O que significa para ti fotografar “um negativo da vida que um dia ali existiu”?
A maioria das cenas fotografadas para a série O Estado das Coisas” não existem mais. O que ainda existe são memórias que não são minhas, são coletivas. Memórias que eu captei com minha máquina e que imprimo em papel.
Como fazíamos com o negativo de um filme. Ele é a matriz de algo que não existe mais.
Como é que a tua mudança do Rio de Janeiro para Lisboa influenciou a tua visão sobre espaço urbano e transformação social?
Lisboa e Rio de Janeiro tem algo em comum: são cidades-sereia, extremamente sedutoras, sexies, com muitas semelhanças e enormes diferenças.
Meus trabalhos autorais no Rio sempre foram conectados com a ocupação urbana, com A Casa, com Arquitetura. Sigo em Lisboa nesse caminho, mas sempre pode surgir um novo. Será bem vindo.
Tens uma trajetória longa a ligar Brasil e Portugal no teu trabalho. De que forma esta série continua esse diálogo?
O fenômeno da Gentrificação está disseminado por todo o planeta, do interior da Bahia até a pequena vila do Carvalhal, na região da Comporta.
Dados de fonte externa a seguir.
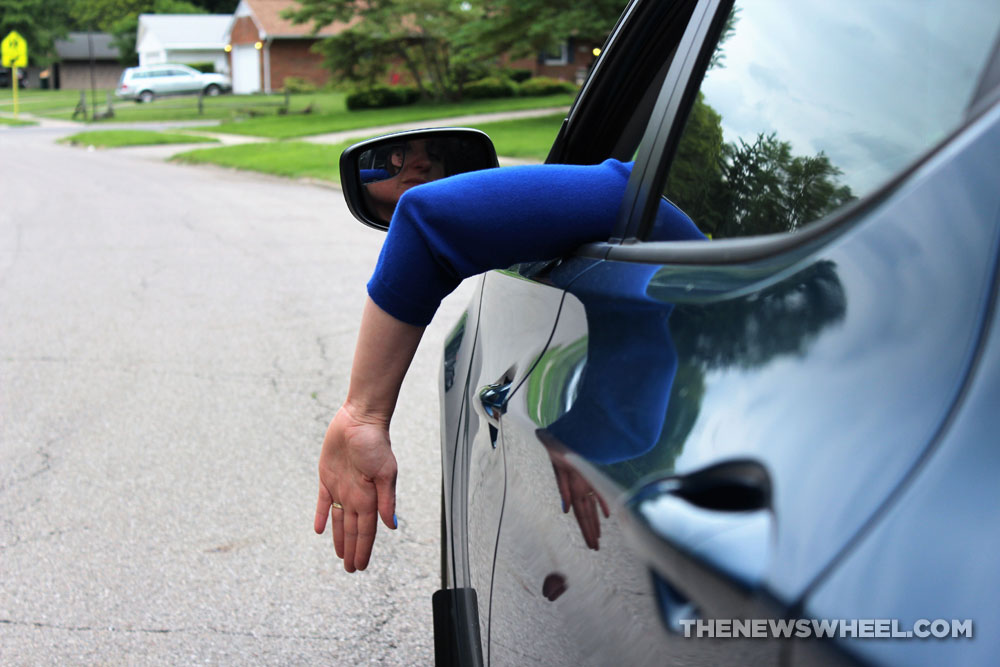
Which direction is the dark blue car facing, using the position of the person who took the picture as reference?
facing away from the viewer and to the left of the viewer

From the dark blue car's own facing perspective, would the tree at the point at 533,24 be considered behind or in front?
in front

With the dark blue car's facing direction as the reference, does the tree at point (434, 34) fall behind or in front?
in front

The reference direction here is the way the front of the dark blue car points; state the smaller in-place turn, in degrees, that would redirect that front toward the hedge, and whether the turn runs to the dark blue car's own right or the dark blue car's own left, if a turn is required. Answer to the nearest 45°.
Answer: approximately 45° to the dark blue car's own right

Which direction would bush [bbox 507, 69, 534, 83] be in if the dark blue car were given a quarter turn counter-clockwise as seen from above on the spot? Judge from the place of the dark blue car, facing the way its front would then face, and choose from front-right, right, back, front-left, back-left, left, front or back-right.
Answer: back-right

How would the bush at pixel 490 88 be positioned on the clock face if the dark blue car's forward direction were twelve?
The bush is roughly at 1 o'clock from the dark blue car.
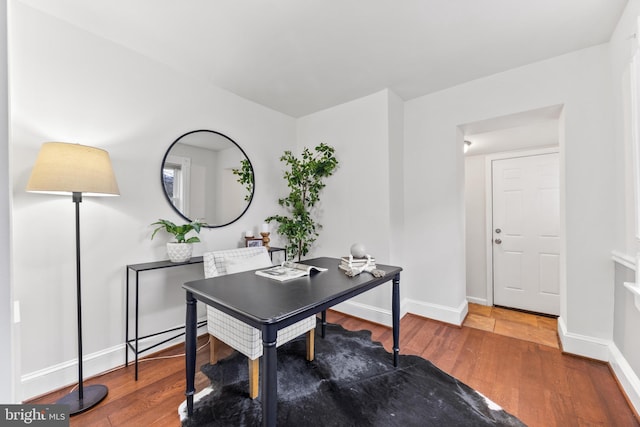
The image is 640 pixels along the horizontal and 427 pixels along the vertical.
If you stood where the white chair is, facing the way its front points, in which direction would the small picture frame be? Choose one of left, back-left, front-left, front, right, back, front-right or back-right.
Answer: back-left

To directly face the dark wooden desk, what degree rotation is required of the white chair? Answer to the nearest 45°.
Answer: approximately 45° to its right

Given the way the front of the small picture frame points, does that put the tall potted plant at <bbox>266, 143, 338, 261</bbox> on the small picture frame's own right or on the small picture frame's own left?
on the small picture frame's own left

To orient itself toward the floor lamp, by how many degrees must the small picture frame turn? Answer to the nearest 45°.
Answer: approximately 90° to its right

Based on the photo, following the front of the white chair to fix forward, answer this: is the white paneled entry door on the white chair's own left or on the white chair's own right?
on the white chair's own left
Mas a Globalizacão também globalizou problemas. Comecei a pesquisar esse tema ainda no Rio de Janeiro, mas em Lisboa...foi um choque, pois ele já saltava aos olhos em 2018, quando cheguei.
A exposição estabelece um diálogo direto com o estado físico da Galeria NOTE. Como pensaste esse encontro entre a obra e o espaço? A Galeria vem enfretando um problema que acabou por causar diversas infiltrações nas suas instalações. Ficamos por meses aguardando uma solução do condomínio., mas temos um prazo para realizar o projeto acordada com a Dgartes, que patrocina uma parte relevante do projeto. Eu estava numa reunião a buscar um espaço alternativo com a curadora e dona da Galeria Bárbara Silva e o curador José Oliveira,quando, auxiliados por alguns copos, percebemos que aquele problema era na verdade uma solução: a galeria era uma instalação, a linguagem. E assim foi.
O que gostarias que o visitante levasse consigo depois de passar pela experiência da instalação?
Meu desejo é que seja uma experiêcia aberta, que cada um tenha sua própria experiência diante do propomos, que emoção seja o caminho que leve a reflexão.